Es kam zu einem Stillstand, und hier ist, warum ich mich auf BiH konzentriere, wegen des Führers der bosnischen Kroaten, Dragan Čović. Er hat dieses Projekt blockiert und sucht nach Wegen, den Bau der Südlichen Interkonnektion zu nutzen, um seine Macht zu vergrößern – sagte Shaheen.
Die USA sehen also, unabhängig von einem Regierungswechsel, politische Akteure, die aus welchen Gründen auch immer wichtige Energie- und Reformprojekte blockieren, nicht wohlwollend.

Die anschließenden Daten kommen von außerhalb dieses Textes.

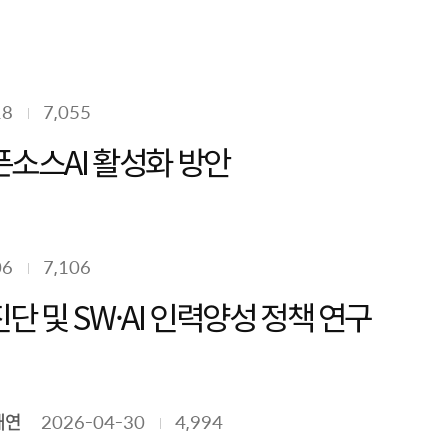
18
7,055
AI 경쟁력 확보를 위한 오픈소스AI 활성화 방안
06
7,106
 및 SW·AI 인력양성 정책 연구
채연
2026-04-30
4,994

Sollte sich herausstellen, dass sie die Südliche Interkonnektion als Mittel des politischen Handels behandelt haben, könnten Nikšić und Čović direktem amerikanischem Druck ausgesetzt sein – und das nicht nur deklarativ.
Es ist klar, dass der Abzug von Murphy nicht das Ende des amerikanischen Engagements bedeutet. Im Gegenteil, alles deutet darauf hin, dass die USA in BiH nach neuen zuverlässigen Partnern suchen werden, solchen, die bei wichtigen strategischen Projekten keine politische Improvisation akzeptieren. Und worauf Nikšić um des Friedens mit Čović willen eingegangen ist, bedeutet, dass Sanktionen auch Nikšić treffen könnten.